Martha Hayes, 24, is manager of media and communications at Innovation for Agriculture, which she does alongside running her herd of Lincoln Red cattle and helping out with the family farm in Lincolnshire.
I am very lucky to have been born into a farming family and I have never thought of working in any other industry.
I am the fourth generation to be involved with our family farm in Lincolnshire, where we are predominantly arable but also have a herd of pedigree Lincoln Red cattle.
I graduated from the Royal Agricultural University in 2018 with a first-class honours degree in agriculture.
From there, I started working for Innovation for Agriculture (IfA).
The organisation specialises in soil health, regenerative agriculture and precision technologies in livestock farming.
There is a huge amount I learn day-to-day which I take home and apply to our own farm. IfA prides itself on offering opportunities to young people and currently 40 per cent of the organisation is under 30.
Agriculture is a volatile, unpredictable industry and what shape UK farming will take in the future is very unclear.
A positive outcome of the Covid-19 pandemic was a huge soar in demand for local produce and a rediscovered connection with where food comes from.
One thing I hope is that consumers do not forget what it was like to experience empty supermarket shelves.
As Defra begins to assess the feedback from the recent Environmental Land Management (ELM) scheme consultation document, they should also take into consideration the importance of home-grown produce.
I believe we must find a balance between food production and environmental stewardship.
As British food is produced to some of the highest environmental standards in the world, our farmers should be trusted to successfully deliver both.
We can achieve this if environmentally friendly farming systems are included within the proposed ELM scheme, rather than just focusing on habitat restoration and potentially importing environmental damage instead.
Grazing livestock in extensive grass-based systems, like those seen in Britain, means beef produced here has a greenhouse gas footprint two-and-a-half times lower than the global average and this should be recognised and rewarded.
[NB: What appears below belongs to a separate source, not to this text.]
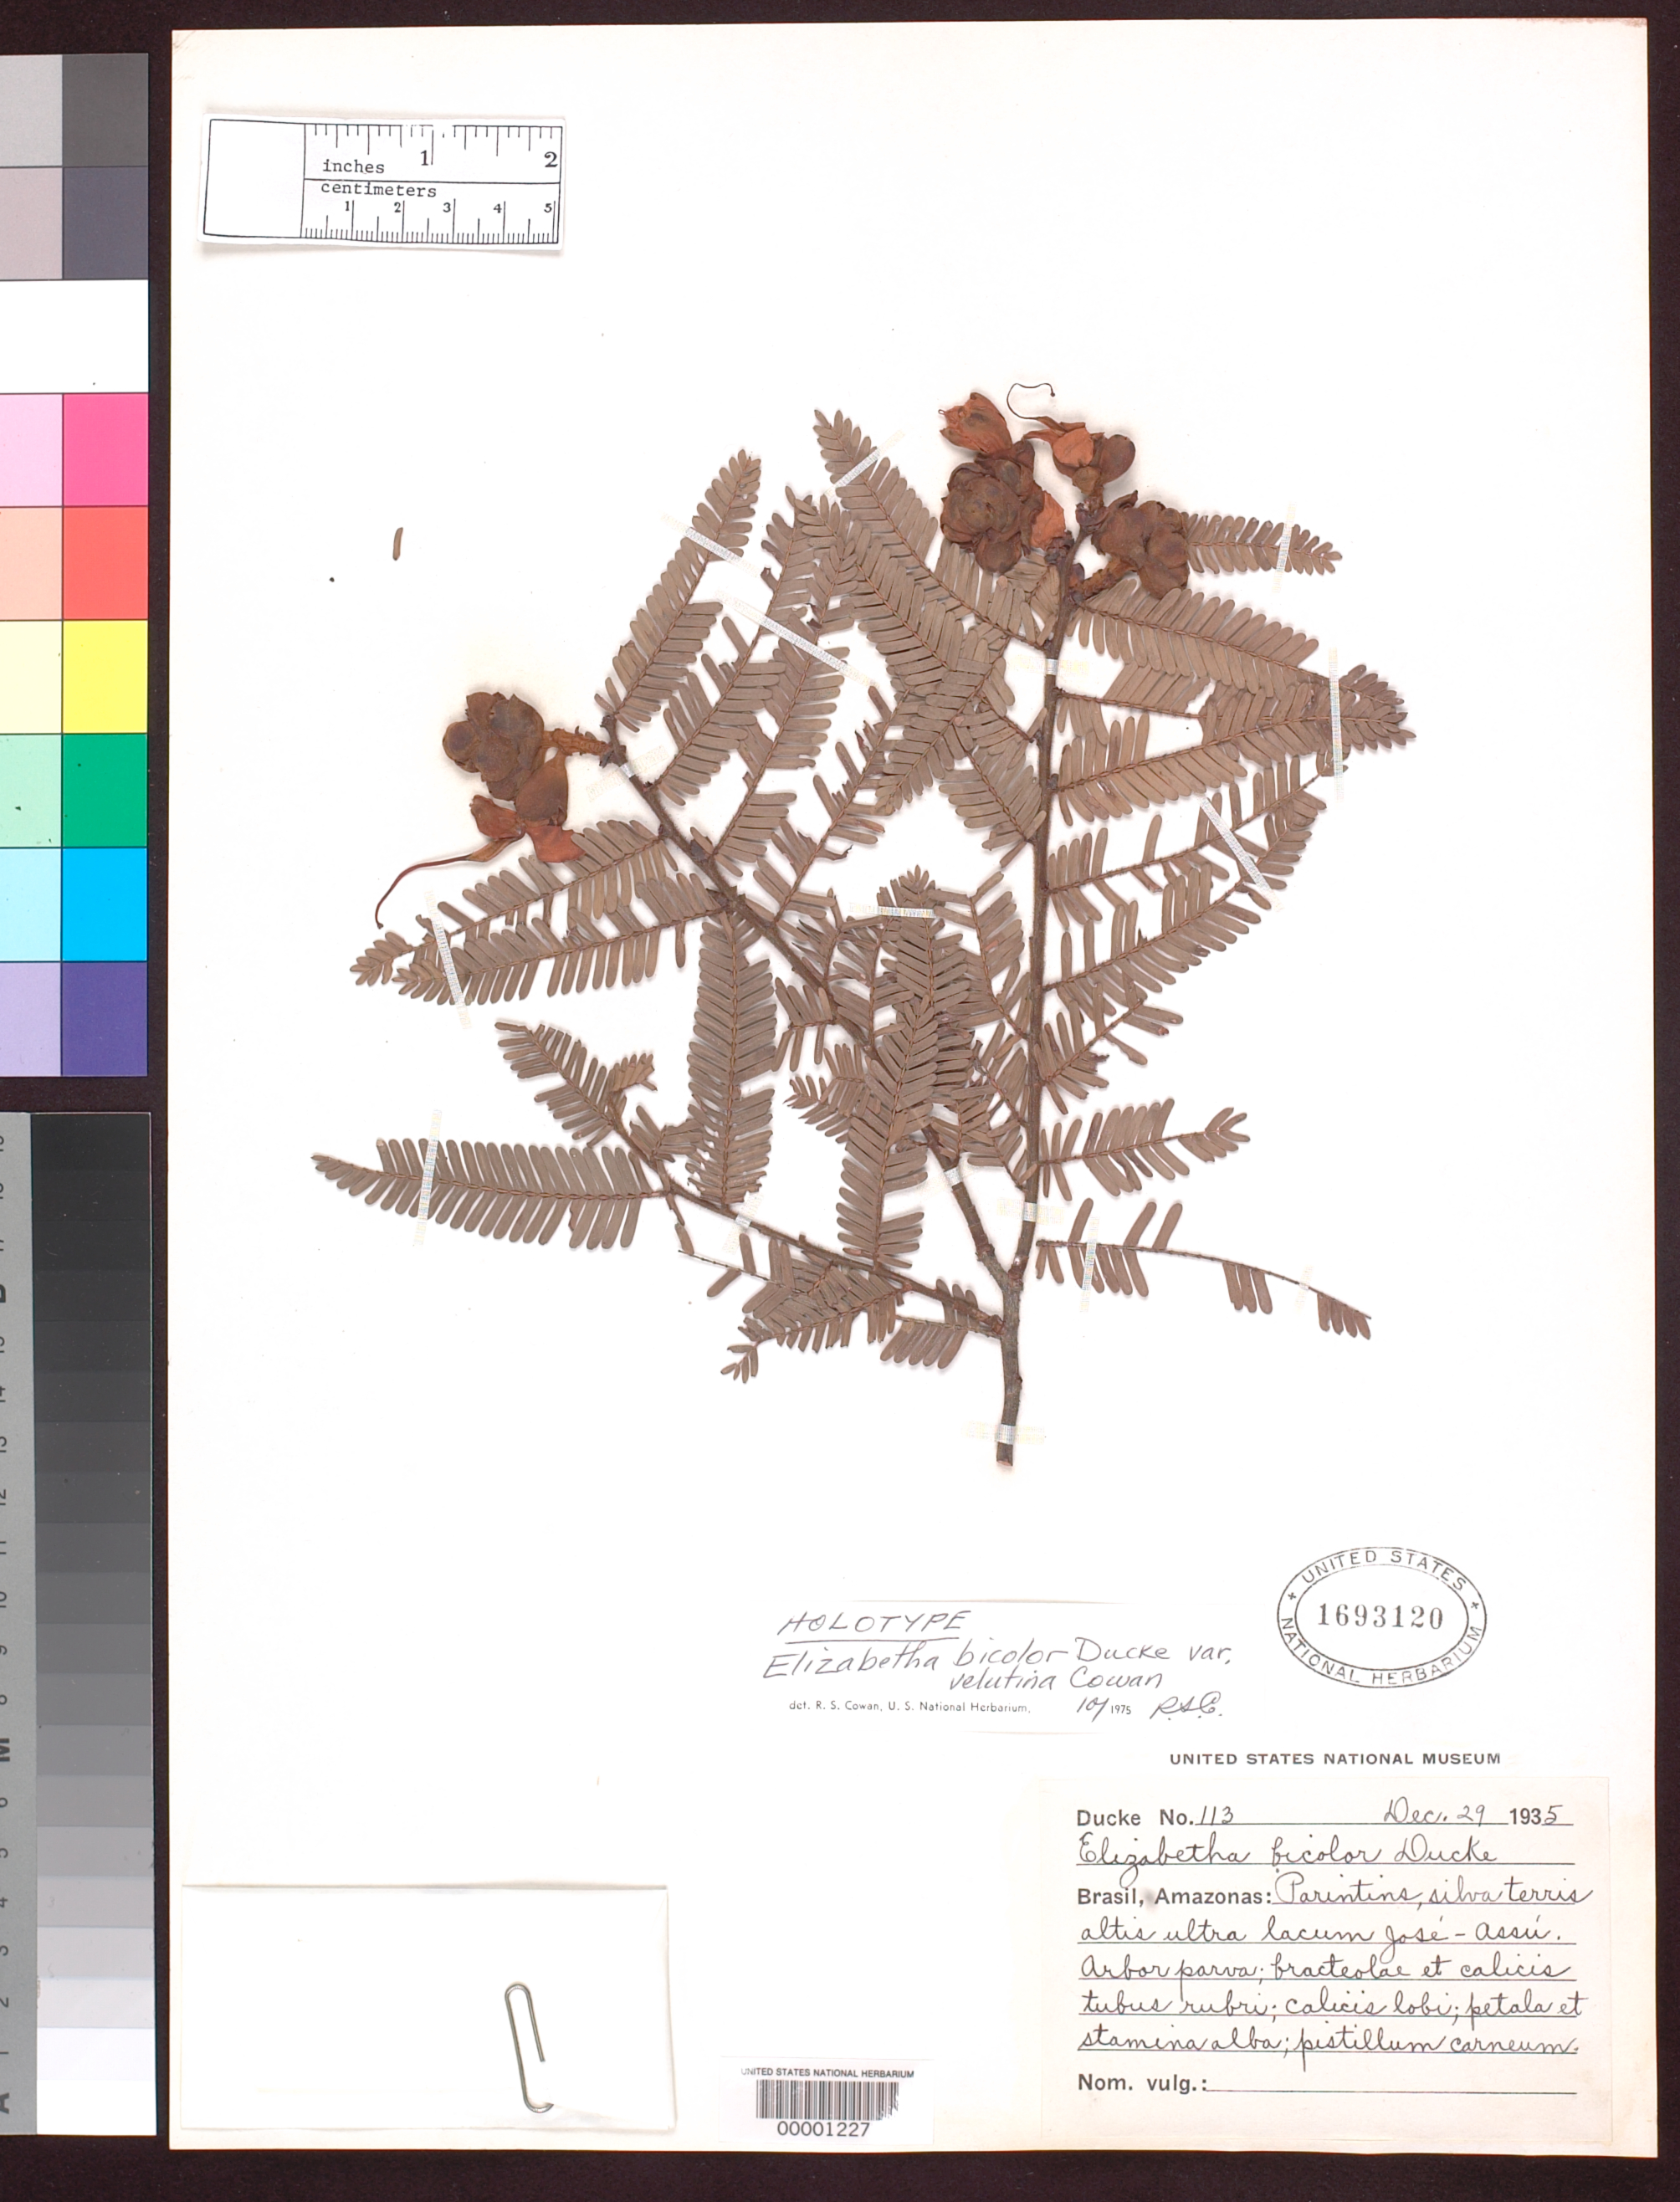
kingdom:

My Lincoln Reds travel a total of eight miles from the field to the abattoir, continuing from there to the local farm shop.
They are grass-fed and the permanent pasture and hedgerows that they graze absorb methane through the sink effect.
UK farmers are a brilliant example that it is the ‘how not the cow’.
I believe future policy does not need to choose between food production or environmental measures.
UK farmers are more than capable of successfully achieving both.